§ **Stored data**:
++++++
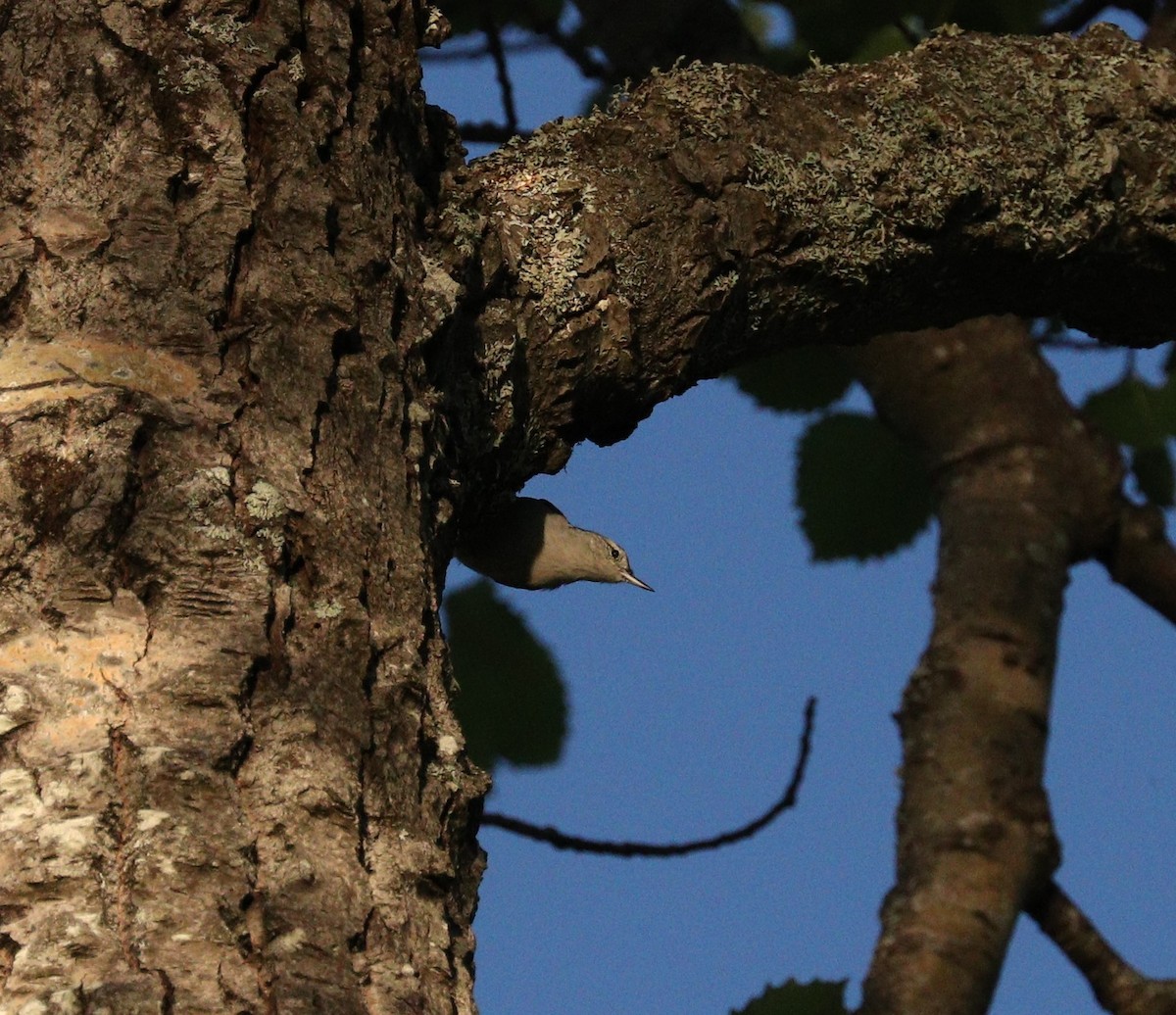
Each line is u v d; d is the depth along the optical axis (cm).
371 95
++++++
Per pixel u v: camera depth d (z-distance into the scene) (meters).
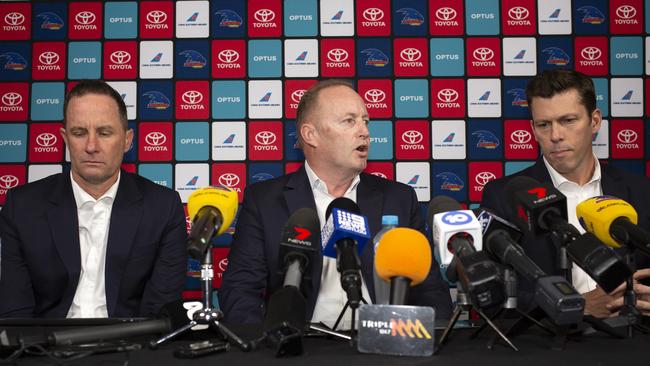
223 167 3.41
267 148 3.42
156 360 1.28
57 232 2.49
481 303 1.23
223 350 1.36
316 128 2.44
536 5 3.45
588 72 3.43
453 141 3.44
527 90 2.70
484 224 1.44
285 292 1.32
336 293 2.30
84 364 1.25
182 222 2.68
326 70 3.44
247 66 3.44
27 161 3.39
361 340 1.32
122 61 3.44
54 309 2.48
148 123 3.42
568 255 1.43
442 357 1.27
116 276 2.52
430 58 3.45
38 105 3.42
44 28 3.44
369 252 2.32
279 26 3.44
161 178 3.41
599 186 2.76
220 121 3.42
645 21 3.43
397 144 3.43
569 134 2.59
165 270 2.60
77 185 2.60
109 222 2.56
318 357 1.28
++++++
§ **Task brief**: Copy each line in the entries above where the word "depth" shows up.

§ **Reply to the task**:
Each line is u v d; d is the depth along the optical axis (cm).
Per pixel u v: camera depth d (z-distance into the scene) (meters).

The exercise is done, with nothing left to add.